Longread: Clash of generations and Cryptotechnologies
Almost everything we usually deem progressive is based on something one might call ?a battle of generations’. It takes roots in ancient, if not mythological, times, when a nice young lad killed his dad and married his mom so impressively they even had to dub a complex in his honor; and several millennia before him, a god and universal lord named Kronos was so troubled with political stability he had to eat his children one by one.
Of course, Kronos himself, which one might even see from his name, is none other but time, which provides the myth with an elegiac philosophical layer. However, history proved that the war of generations was real. It varied from literary and usually sanguinary murders of relatives in Byzantine Empire and ancient Rome, to purely symbolic examples of overthrowing influential paradigms of the past.
The whole culture is a result of a series of such overthrows. Christianity formed as a religion having rebelled from Abrahamic dogmas. Modern art emerged as a protest against academic art of preceding centuries. The general theory of relativity is a pure and demonstrative overthrowing of Newton’s mechanics.
The overthrown generation, however, gives as good as it gets. The way Jewish patriarchs responded to Jesus’s tricks is known to anyone who cared to read that educative story at least once. Academic painters were stigmatizing avant-garde as crap for decades, and rejected to consider abstract pictures art. When it comes to the way the fans of world ether looked at the STR and GTR by Einstein, we see almost similar picture; every now and then they called him a schizoid or a fraud. Certainly, Jesus had the worst reaction amongst them all, however, you know, times were hard.
One might notice the same principle of war between generations when it comes to perception of cryptotechnology in traditional finance. All features of the conflict are obvious: the new formation dubs the old ones gerontocrats and sluggish conservatives incapable of realizing their time has gone, while the old school does its best to reduce the new trend’s importance, if altogether cares to pay even slightest attention thereto in public.
Magritte had to paint a pipe with astonishing details in order to write that it wasn’t a pipe. Duchamp needed a Mona Lisa to paint her a moustache. Good old Jesus, when you come down to it, was one of many Jewish preachers, and had no intention to overthrow the tradition or establish a new religion; he only proposed a novel interpretation of the old Jewish law. Einstein, while developing his theory, was basing it on Newton’s mechanics. If someone cares to put small velocity values into his formulae, all of them will turn into classical mechanics in no time.
Similarly, cryptotechnology is unthinkable without traditional finance. If we try to trace when those ideas gained support, we will easily note an amazing correlation between those periods and one of usual disturbances of capitalist economy. Bitcoin emerged during the financial crisis of 2008 as a protest against centralization of world economy that had seemingly reached all reasonable limits.
In this relation, the technology itself, whatever it is, is secondary as related to the ideological component thereof. Decentralization of economy could hypothetically go a completely different way, but in fact, it had no options.
The thing is that the way was predetermined by earlier rebellious generations, which contemporary protesters actually rebel against now. The whole phenomenon may be described by a classical saying about midgets standing on the shoulders of giants. The saying refers to the medieval belief that ancient people were taller than their coevals were, and the idea was based on perfectly logical assumption derived from the size of ancient statues that had remained since more educated times.

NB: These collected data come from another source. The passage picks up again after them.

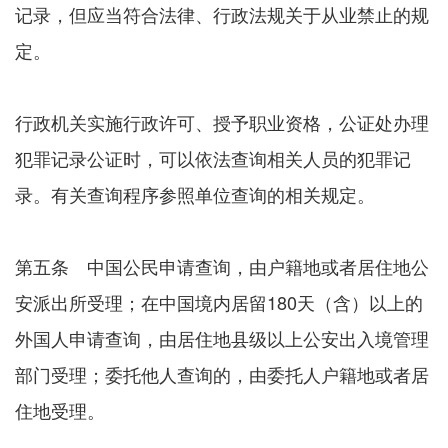
记录，但应当符合法律、行政法规关于从业禁止的规
定。
行政机关实施行政许可、授予职业资格，公证处办理
犯罪记录公证时，可以依法查询相关人员的犯罪记
录。有关查询程序参照单位查询的相关规定。
第五条 中国公民申请查询，由户籍地或者居住地公
安派出所受理；在中国境内居留180天（含）以上的
外国人申请查询，由居住地县级以上公安出入境管理
部门受理；委托他人查询的，由委托人户籍地或者居
住地受理。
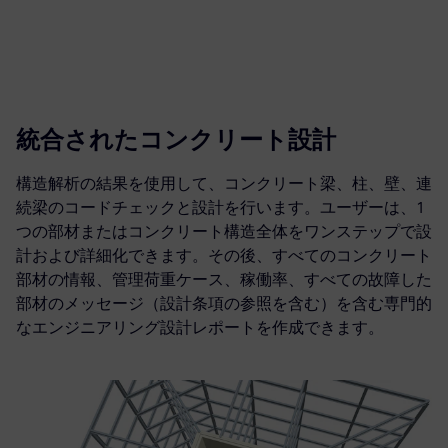
統合されたコンクリート設計
構造解析の結果を使用して、コンクリート梁、柱、壁、連
続梁のコードチェックと設計を行います。ユーザーは、1
つの部材またはコンクリート構造全体をワンステップで設
計および詳細化できます。その後、すべてのコンクリート
部材の情報、管理荷重ケース、稼働率、すべての故障した
部材のメッセージ（設計条項の参照を含む）を含む専門的
なエンジニアリング設計レポートを作成できます。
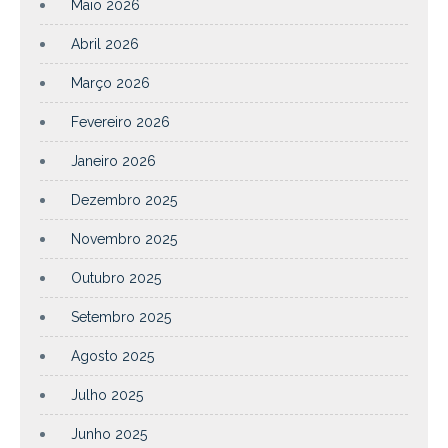
Maio 2026
Abril 2026
Março 2026
Fevereiro 2026
Janeiro 2026
Dezembro 2025
Novembro 2025
Outubro 2025
Setembro 2025
Agosto 2025
Julho 2025
Junho 2025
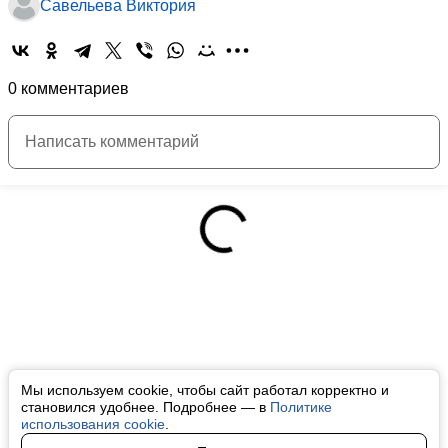
Савельева Виктория
0 комментариев
Мы используем cookie, чтобы сайт работал корректно и
становился удобнее. Подробнее — в
Политике
использования cookie
.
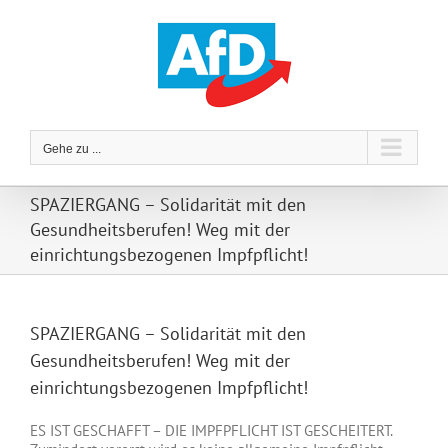
Zum
Inhalt
springen
Gehe zu ...
SPAZIERGANG – Solidarität mit den
Gesundheitsberufen! Weg mit der
einrichtungsbezogenen Impfpflicht!
SPAZIERGANG – Solidarität mit den
Gesundheitsberufen! Weg mit der
einrichtungsbezogenen Impfpflicht!
ES IST GESCHAFFT – DIE IMPFPFLICHT IST GESCHEITERT.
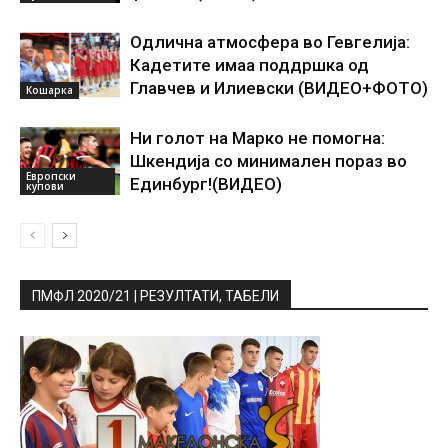
Одлична атмосфера во Гевгелија:
Кадетите имаа поддршка од
Главчев и Илиевски (ВИДЕО+ФОТО)
Кошарка
Ни голот на Марко не помогна:
Шкендија со минимален пораз во
Европски
Единбург!(ВИДЕО)
купови
ПМФЛ 2020/21 | РЕЗУЛТАТИ, ТАБЕЛИ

Linear development of history, which we got used to, is an invention by scholiasts of early Middle Ages who had to show that the humankind was heading towards radiant future (ironically, the same milleniarist idea was later used by a well-known heathen Karl Marx). Radiant future back then meant the kingdom of god, which was expected by 1000 A.D. The second coming, however, failed to occur, but the concept of linear and consecutive development survived. Meanwhile, in fact the history of progress in human knowledge and technology is a very long string of protests the younger generations initiated against their ancestors. This is the motor of what we usually call progress.
But the progress is impossible without another thing, and that is reliance on more ancient experience. When a paradigm overthrows its predecessor, the ideological basis for the revolution is based on an older paradigm. The Enlightened referred to ancient philosophy, which was qualitatively forgotten in the Middle Ages (except, maybe, selected works by Aristotle). They would not even have known about it, hadn’t a ?new logic’ emerged in the depth of Christian philosophy several centuries earlier. The new logic was opposed to the ?old’ one represented by Aristotle. Thus, progress is actually a great tower of Babel made of midgets, and each of them considers oneself a midget, while seeing everyone below as a continuous giant, which occurs due to the linear perception of history. However, if we take a closer look, we will see there is no giant whatsoever.
Early 20th century avant-garde is considered something important yet hardly impressive. The way Christianity was treated after the Enlightenment is obvious. Finally, physics has been long ago troubled with perfectly working general theory of relativity that fundamentally contradicts perfectly working quantum mechanics.
Similarly, many years later, cryptotechnology will become a sluggish and conservative branch of fintech. Future generations will call our generation ?a bunch of worm-eaten cryptofarts’, while the worm-eaten cryptofarts will demonstratively ignore the ideas embraced by the newcomers.